Gott sei Dank gehen ihre Betriebsergebnisse in Richtung Keller,
die letzte Hoffnung, dass sich die Menschen so – schweigend – gegen den Terror der Führungsetagen wehren.
Denn es mag Ihnen nicht behagt haben, aber in diesem Punkt hat Herr Zeyer – leider – hundertprozentig Recht: die Verantwortlichen versagen grandios und mutlos in diesem Land. Auch absolut kein Trost für Sie und die Medien, dass das – noch mehr leider – fast alle Sparten der Politik, Justiz, Universitäten, Konzerne, Wissenschaft betrifft.
Aufzählung nicht komplett, eine verheerende Ausgangslage!
Vielen Dank, dass Sie sich gezeigt haben,
ich wünschte mir, die Diskussion sei endlich eröffnet.
Mit der aktiven Minderheit, die sich manchmal kaum zurückhalten kann, weil sie so anmassend ausgeschlossen ist.
Mit freundlichen Grüssen
René
Nicht alles was hinkt, ist ein Vergleich. Ein digitales Produkt (das beliebig ohne Kosten vermehrbar ist), mit einem Liter Milch zu vergleiche, ist ein Affront gegenüber Amazon – aber auch den Schweizer Kühen… Digitale Geschäftsmodelle sind für Medien-Boomer schwer zu verstehen. Das ist wie wenn Walti Frey noch der guten alten Pferdekutsche nachweinen würde…
Man könnte den Eindruck gewinnen, die Chefs der grossen Schweizer Verlage seien allesamt blitzkäsedumm.
Hervorragend, die Preise der Zeitungen im Zusammenhang mit den Subventionen aufs Tapet zu bringen. Das Pricing ist schwer intransparent und wenig nachvollziehbar. Bei Tages-Anzeiger ist inzwischen ganzjährig aufdringlich billiger Jakob, immer hübsch mit Countdown, wobei darauf die nächste „Chance“ folgt, mit der einem noch die SZ oder NYT aufgehalst wird. Schleierhaft, wie das finanziell aufgehen soll.
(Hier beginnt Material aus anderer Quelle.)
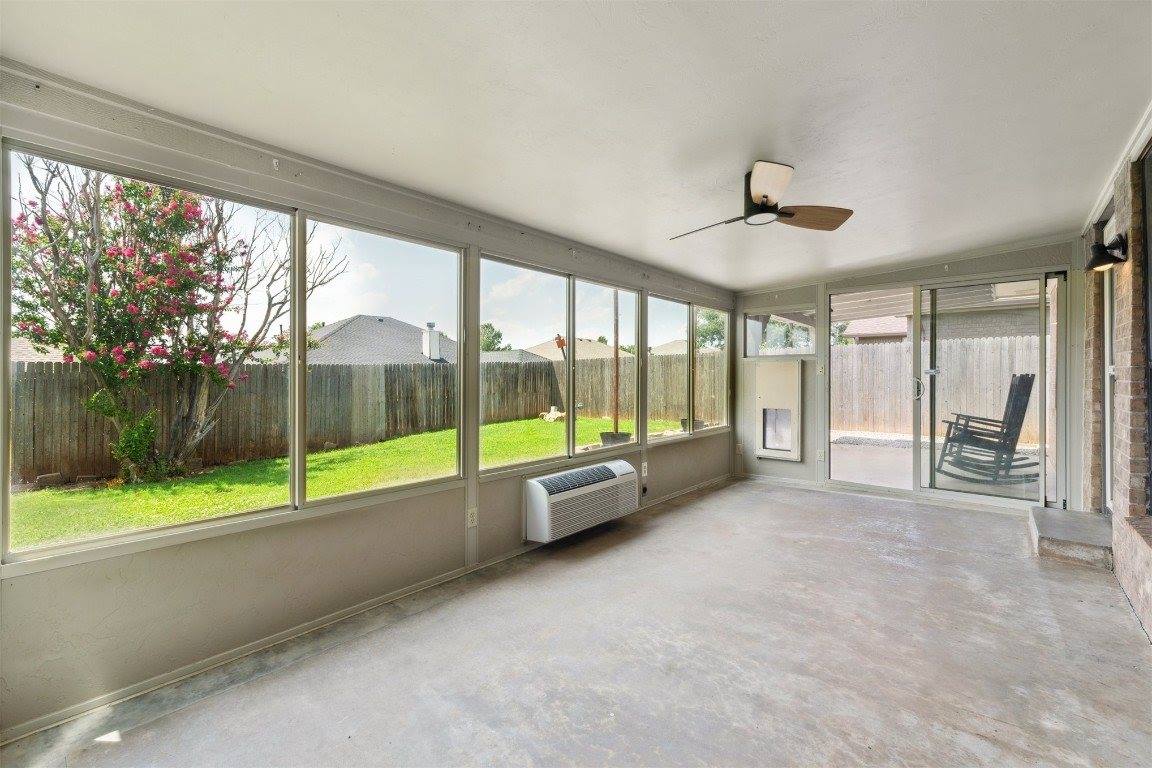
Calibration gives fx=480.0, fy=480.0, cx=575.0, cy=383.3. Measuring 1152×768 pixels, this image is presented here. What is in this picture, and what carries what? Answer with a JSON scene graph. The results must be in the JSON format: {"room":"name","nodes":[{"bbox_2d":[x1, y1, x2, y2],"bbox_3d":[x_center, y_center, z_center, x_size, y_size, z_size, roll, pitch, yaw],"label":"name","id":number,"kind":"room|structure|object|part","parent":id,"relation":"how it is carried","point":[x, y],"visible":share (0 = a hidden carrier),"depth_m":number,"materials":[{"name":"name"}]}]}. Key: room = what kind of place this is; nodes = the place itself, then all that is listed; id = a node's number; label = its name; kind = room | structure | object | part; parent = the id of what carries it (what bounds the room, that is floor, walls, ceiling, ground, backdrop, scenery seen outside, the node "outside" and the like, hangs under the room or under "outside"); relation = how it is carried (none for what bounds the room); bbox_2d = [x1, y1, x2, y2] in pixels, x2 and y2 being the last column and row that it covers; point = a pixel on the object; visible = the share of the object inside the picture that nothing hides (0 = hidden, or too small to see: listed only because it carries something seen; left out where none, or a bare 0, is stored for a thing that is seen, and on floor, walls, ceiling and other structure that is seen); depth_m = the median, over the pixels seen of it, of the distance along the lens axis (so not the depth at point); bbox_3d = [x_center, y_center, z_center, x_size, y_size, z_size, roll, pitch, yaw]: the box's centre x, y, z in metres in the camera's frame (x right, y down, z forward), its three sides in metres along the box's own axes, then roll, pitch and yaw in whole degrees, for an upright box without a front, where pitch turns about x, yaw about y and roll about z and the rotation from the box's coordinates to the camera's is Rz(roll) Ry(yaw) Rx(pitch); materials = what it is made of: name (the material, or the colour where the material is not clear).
{"room":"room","nodes":[
{"label":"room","id":0,"kind":"room"},
{"bbox_2d":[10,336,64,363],"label":"neighboring house","id":1,"kind":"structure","parent":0,"point":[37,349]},
{"bbox_2d":[0,59,733,737],"bbox_3d":[-0.306,0.014,3.760,0.167,2.486,7.175,0,0,41],"label":"left wall","id":2,"kind":"structure","parent":0,"point":[145,576],"depth_m":2.22,"materials":[{"name":"paint"}]},
{"bbox_2d":[0,133,467,566],"bbox_3d":[-1.451,-0.106,2.474,0.103,1.446,1.895,0,0,41],"label":"window","id":3,"kind":"structure","parent":2,"relation":"in","point":[185,529],"depth_m":2.30,"materials":[{"name":"glass"}]},
{"bbox_2d":[0,472,726,744],"bbox_3d":[-0.399,1.210,3.364,0.014,0.061,6.082,0,0,41],"label":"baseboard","id":4,"kind":"structure","parent":2,"relation":"attached to","point":[152,681],"depth_m":2.24,"materials":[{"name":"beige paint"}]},
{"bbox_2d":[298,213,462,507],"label":"window","id":5,"kind":"structure","parent":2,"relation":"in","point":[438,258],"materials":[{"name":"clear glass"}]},
{"bbox_2d":[466,507,477,527],"bbox_3d":[-0.661,0.862,3.085,0.009,0.118,0.074,0,0,41],"label":"wall outlet","id":6,"kind":"object","parent":2,"relation":"attached to","point":[470,520],"visible":0.99,"depth_m":3.08,"materials":[{"name":"white plastic"}]},
{"bbox_2d":[480,253,640,474],"bbox_3d":[-0.040,-0.132,4.042,0.097,1.486,1.891,0,0,41],"label":"window","id":7,"kind":"structure","parent":2,"relation":"in","point":[571,451],"depth_m":3.93,"materials":[{"name":"glass"}]},
{"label":"window pane","id":8,"kind":"part","parent":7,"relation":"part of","materials":[{"name":"clear glass"}]},
{"bbox_2d":[522,459,641,543],"bbox_3d":[0.059,0.902,3.851,0.317,0.394,1.202,0,0,41],"label":"air conditioner","id":9,"kind":"object","parent":2,"relation":"attached to","point":[596,489],"visible":0.99,"depth_m":3.63,"materials":[{"name":"white plastic"}]},
{"bbox_2d":[641,461,648,476],"bbox_3d":[0.665,0.824,4.618,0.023,0.132,0.078,0,0,41],"label":"wall outlet","id":10,"kind":"object","parent":2,"relation":"attached to","point":[645,464],"visible":0.98,"depth_m":4.61,"materials":[{"name":"white plastic"}]},
{"bbox_2d":[647,292,730,442],"bbox_3d":[1.373,-0.168,5.645,0.100,1.517,1.841,0,0,41],"label":"window","id":11,"kind":"structure","parent":2,"relation":"in","point":[652,296],"depth_m":5.55,"materials":[{"name":"glass"}]},
{"bbox_2d":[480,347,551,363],"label":"neighboring house","id":12,"kind":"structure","parent":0,"point":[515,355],"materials":[{"name":"grey"}]},
{"bbox_2d":[0,476,1150,767],"bbox_3d":[1.004,1.296,2.264,3.821,0.123,7.363,0,0,41],"label":"floor","id":13,"kind":"structure","parent":0,"point":[794,507],"depth_m":2.13,"materials":[{"name":"grey concrete"}]},
{"bbox_2d":[1028,506,1112,568],"bbox_3d":[3.735,1.138,3.621,0.467,0.143,0.983,0,0,41],"label":"concrete step","id":14,"kind":"structure","parent":13,"relation":"on","point":[1076,516],"depth_m":3.41,"materials":[{"name":"grey concrete"}]},
{"bbox_2d":[0,0,1151,288],"bbox_3d":[1.116,-1.249,2.597,4.055,0.149,7.415,0,0,41],"label":"ceiling","id":15,"kind":"structure","parent":0,"point":[819,169],"depth_m":2.02,"materials":[{"name":"white paint"}]},
{"bbox_2d":[669,160,852,238],"bbox_3d":[0.986,-1.056,2.739,0.934,0.312,0.923,0,0,41],"label":"ceiling fan","id":16,"kind":"object","parent":15,"relation":"hanging from","point":[763,202],"visible":0.99,"depth_m":2.65,"materials":[{"name":"metal"}]},
{"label":"fan blade","id":17,"kind":"part","parent":16,"relation":"part of","materials":[{"name":"wood"}]},
{"bbox_3d":[1.357,-0.970,2.790,0.547,0.083,0.252,0,0,-7],"label":"fan blade","id":18,"kind":"part","parent":16,"relation":"part of","materials":[{"name":"brown wood"}]},
{"bbox_2d":[729,236,1080,517],"bbox_3d":[3.326,-0.079,5.202,3.504,2.562,0.189,0,0,41],"label":"back wall","id":19,"kind":"structure","parent":0,"point":[981,265],"depth_m":5.29,"materials":[{"name":"paint"}]},
{"bbox_2d":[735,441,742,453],"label":"wall outlet","id":20,"kind":"object","parent":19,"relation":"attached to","point":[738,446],"visible":0.99,"depth_m":6.05,"materials":[{"name":"white plastic"}]},
{"bbox_2d":[755,360,803,461],"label":"pet door","id":21,"kind":"object","parent":19,"relation":"in","point":[785,388],"visible":0.99,"depth_m":5.77,"materials":[{"name":"white"}]},
{"bbox_2d":[743,308,815,356],"bbox_3d":[2.548,-0.618,5.993,0.844,0.560,0.091,0,0,41],"label":"small window","id":22,"kind":"structure","parent":19,"relation":"in","point":[808,348],"depth_m":5.99,"materials":[{"name":"clear glass"}]},
{"bbox_2d":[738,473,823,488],"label":"baseboard","id":23,"kind":"structure","parent":19,"relation":"attached to","point":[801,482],"depth_m":5.80,"materials":[{"name":"beige paint"}]},
{"bbox_2d":[816,449,824,461],"bbox_3d":[2.786,0.820,5.468,0.076,0.129,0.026,0,0,41],"label":"wall outlet","id":24,"kind":"object","parent":19,"relation":"attached to","point":[819,457],"visible":0.99,"depth_m":5.47,"materials":[{"name":"white plastic"}]},
{"bbox_2d":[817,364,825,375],"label":"light switch","id":25,"kind":"object","parent":19,"relation":"attached to","point":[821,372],"visible":0.99,"depth_m":5.51,"materials":[{"name":"white plastic"}]},
{"bbox_2d":[827,270,1064,508],"bbox_3d":[3.653,0.068,4.996,2.008,2.192,0.165,0,0,41],"label":"sliding glass door","id":26,"kind":"structure","parent":19,"relation":"in","point":[918,455],"depth_m":4.82,"materials":[{"name":"clear glass"}]},
{"bbox_3d":[3.518,0.053,4.976,0.097,0.222,0.088,0,0,41],"label":"door handle","id":27,"kind":"part","parent":26,"relation":"part of","materials":[{"name":"silver metal"}]},
{"bbox_2d":[1080,127,1151,641],"bbox_3d":[2.363,-0.063,1.709,0.215,2.616,6.858,0,0,41],"label":"brick wall","id":28,"kind":"structure","parent":0,"point":[1119,567],"depth_m":2.75,"materials":[{"name":"brick"}]},
{"bbox_2d":[1086,234,1126,270],"bbox_3d":[3.120,-0.775,2.829,0.174,0.202,0.174,0,0,41],"label":"wall sconce","id":29,"kind":"object","parent":28,"relation":"attached to","point":[1096,265],"visible":0.99,"depth_m":2.81,"materials":[{"name":"black metal"}]},
{"bbox_2d":[1103,210,1117,513],"bbox_3d":[3.780,-0.117,3.296,0.115,2.153,0.996,0,0,41],"label":"window","id":30,"kind":"structure","parent":28,"relation":"in","point":[1108,363],"depth_m":3.60,"materials":[{"name":"white glass"}]},
{"bbox_2d":[1083,101,1151,232],"bbox_3d":[2.396,-1.271,1.836,0.078,0.099,5.355,0,0,41],"label":"crown molding","id":31,"kind":"structure","parent":28,"relation":"attached to","point":[1101,198],"depth_m":2.80,"materials":[{"name":"white paint"}]},
{"bbox_2d":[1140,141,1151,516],"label":"window","id":32,"kind":"structure","parent":28,"relation":"in","point":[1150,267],"depth_m":2.54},
{"label":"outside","id":33,"kind":"structure","parent":0,"visible":0},
{"bbox_2d":[6,415,700,549],"label":"lawn","id":34,"kind":"structure","parent":33,"point":[535,422],"depth_m":6.61,"materials":[{"name":"green plant"}]},
{"bbox_2d":[8,156,347,485],"bbox_3d":[-6.228,-1.193,7.475,4.289,5.185,4.537,0,0,41],"label":"flowering tree","id":35,"kind":"object","parent":34,"relation":"on","point":[176,249],"visible":0.9,"depth_m":6.76,"materials":[{"name":"plant"}]},
{"bbox_2d":[1,349,724,484],"bbox_3d":[-3.908,0.470,7.964,3.156,1.890,22.608,0,0,41],"label":"wooden fence","id":36,"kind":"object","parent":34,"relation":"on","point":[506,375],"visible":0.66,"depth_m":9.03,"materials":[{"name":"brown wood"}]},
{"bbox_2d":[539,406,566,422],"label":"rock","id":37,"kind":"object","parent":34,"relation":"on","point":[551,415],"visible":0.81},
{"bbox_2d":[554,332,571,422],"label":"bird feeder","id":38,"kind":"object","parent":34,"relation":"on","point":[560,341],"visible":0.85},
{"bbox_2d":[600,430,632,445],"bbox_3d":[0.690,1.019,8.119,0.555,0.323,0.544,0,0,41],"label":"plant pot","id":39,"kind":"object","parent":34,"relation":"on","point":[614,439],"visible":0.58,"depth_m":7.97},
{"bbox_2d":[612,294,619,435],"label":"pole","id":40,"kind":"object","parent":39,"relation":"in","point":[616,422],"visible":0.77,"depth_m":8.70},
{"bbox_2d":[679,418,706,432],"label":"plant pot","id":41,"kind":"object","parent":34,"relation":"on","point":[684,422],"visible":0.41,"depth_m":11.07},
{"bbox_2d":[303,313,456,365],"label":"neighboring house","id":42,"kind":"structure","parent":33,"point":[379,341],"materials":[{"name":"grey"}]},
{"bbox_2d":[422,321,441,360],"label":"chimney","id":43,"kind":"object","parent":42,"relation":"on","point":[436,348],"visible":0.78,"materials":[{"name":"white"}]},
{"bbox_2d":[520,338,623,362],"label":"house","id":44,"kind":"structure","parent":33,"point":[587,343],"materials":[{"name":"beige"}]},
{"bbox_2d":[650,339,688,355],"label":"house","id":45,"kind":"structure","parent":33,"point":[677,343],"materials":[{"name":"beige"}]},
{"bbox_2d":[830,434,1043,500],"bbox_3d":[4.907,1.205,6.159,5.673,0.180,4.286,0,0,41],"label":"patio ground","id":46,"kind":"structure","parent":33,"point":[945,466],"depth_m":6.14,"materials":[{"name":"grey concrete"}]},
{"bbox_2d":[936,371,1036,482],"bbox_3d":[4.942,0.529,5.796,0.783,1.277,0.839,0,0,-34],"label":"rocking chair","id":47,"kind":"object","parent":46,"relation":"on","point":[1017,390],"visible":0.9,"depth_m":5.68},
{"bbox_2d":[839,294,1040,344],"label":"neighboring house","id":48,"kind":"structure","parent":33,"point":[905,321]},
{"label":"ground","id":49,"kind":"structure","parent":33,"visible":0},
{"bbox_2d":[479,322,505,351],"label":"tree","id":50,"kind":"object","parent":49,"relation":"on","point":[492,328],"visible":0.33,"materials":[{"name":"green plant"}]},
{"bbox_2d":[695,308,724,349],"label":"tree","id":51,"kind":"object","parent":49,"relation":"on","point":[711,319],"visible":0.35,"materials":[{"name":"green plant"}]},
{"bbox_2d":[827,336,1038,441],"bbox_3d":[8.339,0.062,9.508,6.688,1.925,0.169,0,0,41],"label":"wooden fence","id":52,"kind":"object","parent":49,"relation":"on","point":[986,343],"visible":0.55,"depth_m":10.16,"materials":[{"name":"brown wood"}]}
]}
Der Vergleich mit dem Detailhandel hinkt allerdings. Im Detailhändel kann ich auch alleine die Milch meiner liebsten Molkerei einzeln kaufen. Bei Tages-Anzeiger bin ich nie sicher, von welchem Bauer meine Milch als nächstes kommt und wenn ich Pech habe, ist es die Saure von Philip Loser. Auch muss ich zur Milch immer noch Kraut und Rüben und komische deutsche Spezialitäten mitkaufen, auf die ich keinen Appetit und keine Verwendung in meiner Küche habe. Für einzelne Produkte wäre ich bereit zu bezahlen. Für die Kiste voll Fertigprodukte (Agenturmeldungen), lampigem Gemüse und mitunter faulen Eiern nicht.